New Law Could Have You Working With Criminals

Posted by: Corey Pepple Posted date: September 25, 2013 In: News



California employers that hire new workers will no longer be able to ask potential employees about their criminal past on job applications if Governor Jerry Brown puts his new bill into action.
Supporters of the legislation have stated that removing the question from applications is needed to prevent Californians with criminal records from being discriminated against. Here’s an idea: if you don’t wanna have trouble finding employment, then don’t commit crimes.
Employers would still be allowed to ask in an interview about criminal record. This measure, known as Assembly Bill 218, would only remove that question from applications.
This bill is part of the “Ban the Box” movement that has sought to make it easier for supposedly reformed criminals to find employment.
A mistake from the past shouldn’t be a life sentence to joblessness,” Michelle Rodriguez, the staff attorney for Ban the Box said in a statement to the press earlier this month. “This bill gives hope to thousands of Californians who are ready to work but are shut out from employment because they’re automatically screened out from the start.”
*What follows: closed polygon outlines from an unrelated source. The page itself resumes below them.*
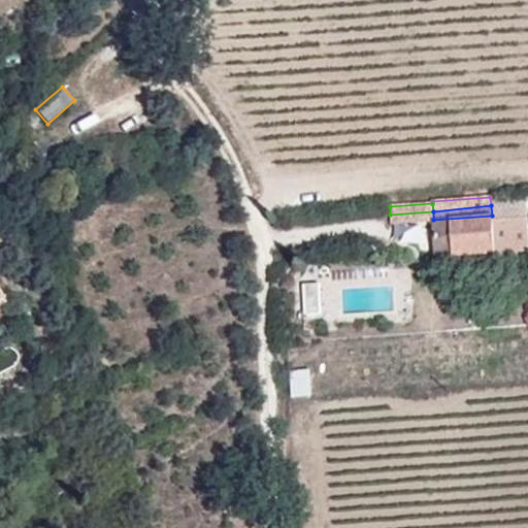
[(433,211),(390,215),(390,224),(433,222),(433,220),(433,211)]
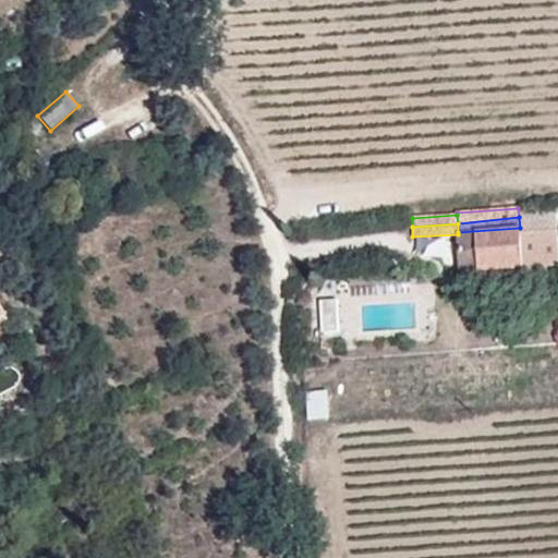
[(458,232),(458,234),(461,270),(557,262),(557,230),(521,233),(520,228),(458,232)]
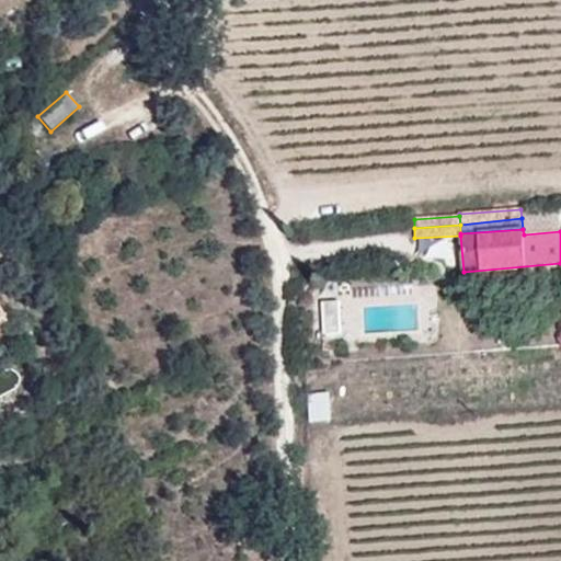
[(334,351),(334,341),(323,340),(322,350),(334,351)]
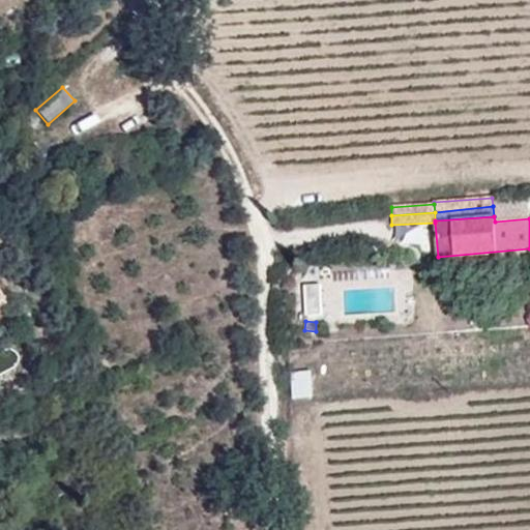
All buildings are outlined.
Supporters are hopeful that the law will reduce California’s notoriously large prison population. The US Supreme Court ruled in 2009 that the overcrowding in California prisons constituted “cruel and unusual punishment.”
When the Department of Corrections failed to fix the problem, a federal judge ordered California to release thousands of low-level inmates before they served their sentences. Governor Brown said that the Department of Corrections was working on rehabilitation programs to help with inmates’ transition, but as many as 12,000 inmates could be released into society by the end of the year.
The Ban the Box movement has increased momentum in major metropolitan areas throughout the country. Chicago, Boston, and Philadelphia have adopted similar strategies.
Benjamin Todd Jealous, the president of the NAACP, told CBS that the government simply has no choice but to review its treatment of former prisoners.
Americans believe in second chances,” he said in 2011. “We believe that when somebody has paid their debt to society, they deserve the right to earn a living and reunite their families.”